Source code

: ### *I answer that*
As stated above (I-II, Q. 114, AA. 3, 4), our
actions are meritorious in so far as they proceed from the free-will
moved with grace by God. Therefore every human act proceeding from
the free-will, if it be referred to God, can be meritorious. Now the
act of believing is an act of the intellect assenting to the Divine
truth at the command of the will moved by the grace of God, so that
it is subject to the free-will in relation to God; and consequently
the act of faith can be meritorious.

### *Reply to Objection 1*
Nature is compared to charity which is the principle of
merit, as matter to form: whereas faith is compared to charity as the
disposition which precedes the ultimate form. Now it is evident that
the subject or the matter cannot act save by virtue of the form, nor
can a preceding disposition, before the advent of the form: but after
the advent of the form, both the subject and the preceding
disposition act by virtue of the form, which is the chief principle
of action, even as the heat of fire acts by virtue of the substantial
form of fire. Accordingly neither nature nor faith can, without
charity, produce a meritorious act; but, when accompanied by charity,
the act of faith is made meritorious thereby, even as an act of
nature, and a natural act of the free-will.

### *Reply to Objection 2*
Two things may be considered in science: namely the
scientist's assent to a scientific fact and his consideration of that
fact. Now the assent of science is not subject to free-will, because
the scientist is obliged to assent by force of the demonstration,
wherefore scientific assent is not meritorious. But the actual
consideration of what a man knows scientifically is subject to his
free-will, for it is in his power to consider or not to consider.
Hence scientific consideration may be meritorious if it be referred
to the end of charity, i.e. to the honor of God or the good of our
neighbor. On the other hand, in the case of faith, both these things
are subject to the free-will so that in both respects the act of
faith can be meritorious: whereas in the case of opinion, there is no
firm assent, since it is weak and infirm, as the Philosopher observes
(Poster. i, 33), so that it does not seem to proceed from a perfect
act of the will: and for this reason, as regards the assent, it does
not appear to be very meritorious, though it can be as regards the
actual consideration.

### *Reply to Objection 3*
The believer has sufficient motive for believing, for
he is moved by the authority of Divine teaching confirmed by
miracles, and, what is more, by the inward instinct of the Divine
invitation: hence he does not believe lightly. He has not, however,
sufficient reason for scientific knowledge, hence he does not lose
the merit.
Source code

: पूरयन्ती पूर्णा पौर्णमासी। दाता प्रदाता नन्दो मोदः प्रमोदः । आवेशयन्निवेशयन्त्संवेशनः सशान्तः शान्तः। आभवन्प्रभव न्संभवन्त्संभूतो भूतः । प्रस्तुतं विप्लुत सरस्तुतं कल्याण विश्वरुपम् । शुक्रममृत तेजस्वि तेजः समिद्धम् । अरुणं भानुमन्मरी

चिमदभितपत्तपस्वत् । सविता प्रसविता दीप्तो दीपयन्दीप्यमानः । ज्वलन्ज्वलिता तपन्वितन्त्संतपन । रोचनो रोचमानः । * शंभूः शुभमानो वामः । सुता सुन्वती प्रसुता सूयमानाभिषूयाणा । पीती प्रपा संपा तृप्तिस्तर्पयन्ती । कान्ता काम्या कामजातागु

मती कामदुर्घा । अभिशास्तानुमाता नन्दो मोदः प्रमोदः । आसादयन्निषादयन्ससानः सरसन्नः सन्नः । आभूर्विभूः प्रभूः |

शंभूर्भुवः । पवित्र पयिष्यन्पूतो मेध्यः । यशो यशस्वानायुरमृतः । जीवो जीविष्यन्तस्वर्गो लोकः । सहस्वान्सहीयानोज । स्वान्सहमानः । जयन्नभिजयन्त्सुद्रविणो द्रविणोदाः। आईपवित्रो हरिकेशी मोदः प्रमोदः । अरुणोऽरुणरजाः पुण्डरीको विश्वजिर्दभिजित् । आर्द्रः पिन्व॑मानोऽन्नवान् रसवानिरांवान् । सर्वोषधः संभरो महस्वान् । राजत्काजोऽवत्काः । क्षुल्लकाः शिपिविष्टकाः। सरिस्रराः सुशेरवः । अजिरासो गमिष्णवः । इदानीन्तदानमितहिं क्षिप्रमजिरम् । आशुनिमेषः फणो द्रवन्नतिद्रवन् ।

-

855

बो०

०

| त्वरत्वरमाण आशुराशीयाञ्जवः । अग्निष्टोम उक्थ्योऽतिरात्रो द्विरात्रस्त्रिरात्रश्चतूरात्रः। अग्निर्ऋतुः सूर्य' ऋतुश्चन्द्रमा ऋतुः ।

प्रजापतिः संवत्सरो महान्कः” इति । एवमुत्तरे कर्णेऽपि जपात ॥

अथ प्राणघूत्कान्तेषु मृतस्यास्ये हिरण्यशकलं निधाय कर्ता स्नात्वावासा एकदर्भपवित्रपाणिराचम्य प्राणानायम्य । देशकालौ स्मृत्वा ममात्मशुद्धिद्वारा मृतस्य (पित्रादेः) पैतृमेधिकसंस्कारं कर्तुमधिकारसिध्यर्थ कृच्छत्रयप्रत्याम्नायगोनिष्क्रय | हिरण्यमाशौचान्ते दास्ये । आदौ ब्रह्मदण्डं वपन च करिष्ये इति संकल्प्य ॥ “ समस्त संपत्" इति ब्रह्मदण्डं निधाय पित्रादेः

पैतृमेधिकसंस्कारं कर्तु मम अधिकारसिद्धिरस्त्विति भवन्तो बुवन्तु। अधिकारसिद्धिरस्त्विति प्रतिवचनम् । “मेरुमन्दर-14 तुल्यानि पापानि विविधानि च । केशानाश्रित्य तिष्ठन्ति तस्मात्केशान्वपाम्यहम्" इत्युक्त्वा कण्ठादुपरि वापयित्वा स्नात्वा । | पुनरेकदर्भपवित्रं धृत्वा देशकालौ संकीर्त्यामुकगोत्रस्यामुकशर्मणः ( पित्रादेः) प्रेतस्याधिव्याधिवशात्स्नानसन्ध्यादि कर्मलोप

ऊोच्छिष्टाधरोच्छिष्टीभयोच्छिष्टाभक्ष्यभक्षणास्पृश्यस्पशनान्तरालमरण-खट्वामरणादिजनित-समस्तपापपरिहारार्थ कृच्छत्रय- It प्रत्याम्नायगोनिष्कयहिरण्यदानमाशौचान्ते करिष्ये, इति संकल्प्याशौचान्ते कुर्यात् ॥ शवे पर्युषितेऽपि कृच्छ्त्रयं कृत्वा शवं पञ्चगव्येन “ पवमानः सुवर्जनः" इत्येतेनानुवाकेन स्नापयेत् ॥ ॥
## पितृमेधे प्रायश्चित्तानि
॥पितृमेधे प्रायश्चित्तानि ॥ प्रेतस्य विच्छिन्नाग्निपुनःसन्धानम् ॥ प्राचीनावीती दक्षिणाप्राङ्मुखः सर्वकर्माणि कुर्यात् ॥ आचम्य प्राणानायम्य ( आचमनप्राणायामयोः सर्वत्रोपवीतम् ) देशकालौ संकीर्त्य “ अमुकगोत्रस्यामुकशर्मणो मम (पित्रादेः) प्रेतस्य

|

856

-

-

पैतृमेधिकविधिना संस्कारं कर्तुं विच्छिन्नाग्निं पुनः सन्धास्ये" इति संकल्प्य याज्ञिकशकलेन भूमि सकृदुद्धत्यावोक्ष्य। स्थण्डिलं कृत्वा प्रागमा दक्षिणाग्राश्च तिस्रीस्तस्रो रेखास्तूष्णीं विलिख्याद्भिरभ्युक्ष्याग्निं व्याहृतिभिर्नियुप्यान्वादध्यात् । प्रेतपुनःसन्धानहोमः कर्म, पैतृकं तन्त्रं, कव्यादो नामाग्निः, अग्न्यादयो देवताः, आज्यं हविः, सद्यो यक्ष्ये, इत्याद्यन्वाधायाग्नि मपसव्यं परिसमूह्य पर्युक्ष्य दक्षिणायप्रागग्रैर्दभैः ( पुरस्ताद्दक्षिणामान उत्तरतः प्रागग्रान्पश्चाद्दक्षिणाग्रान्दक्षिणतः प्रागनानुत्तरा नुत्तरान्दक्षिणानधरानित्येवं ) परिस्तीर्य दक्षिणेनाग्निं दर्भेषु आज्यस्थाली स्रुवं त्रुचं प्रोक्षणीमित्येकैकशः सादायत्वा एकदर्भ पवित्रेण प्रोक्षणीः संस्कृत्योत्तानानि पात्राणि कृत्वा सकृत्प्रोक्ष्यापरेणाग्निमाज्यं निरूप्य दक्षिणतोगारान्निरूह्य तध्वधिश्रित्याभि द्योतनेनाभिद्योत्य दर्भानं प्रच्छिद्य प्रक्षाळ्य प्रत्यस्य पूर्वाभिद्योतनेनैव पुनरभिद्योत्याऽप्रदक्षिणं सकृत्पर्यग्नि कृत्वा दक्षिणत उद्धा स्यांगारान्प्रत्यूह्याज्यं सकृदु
__________________________________________________
**ASSIGNMENT:** Repeat exactly the lines of the listing above, from the one with "he is moved" down to the one with "invitation: hence he"; both of those lines belong in the range.

**OUTPUT:**
he is moved by the authority of Divine teaching confirmed by
miracles, and, what is more, by the inward instinct of the Divine
invitation: hence he does not believe lightly. He has not, however,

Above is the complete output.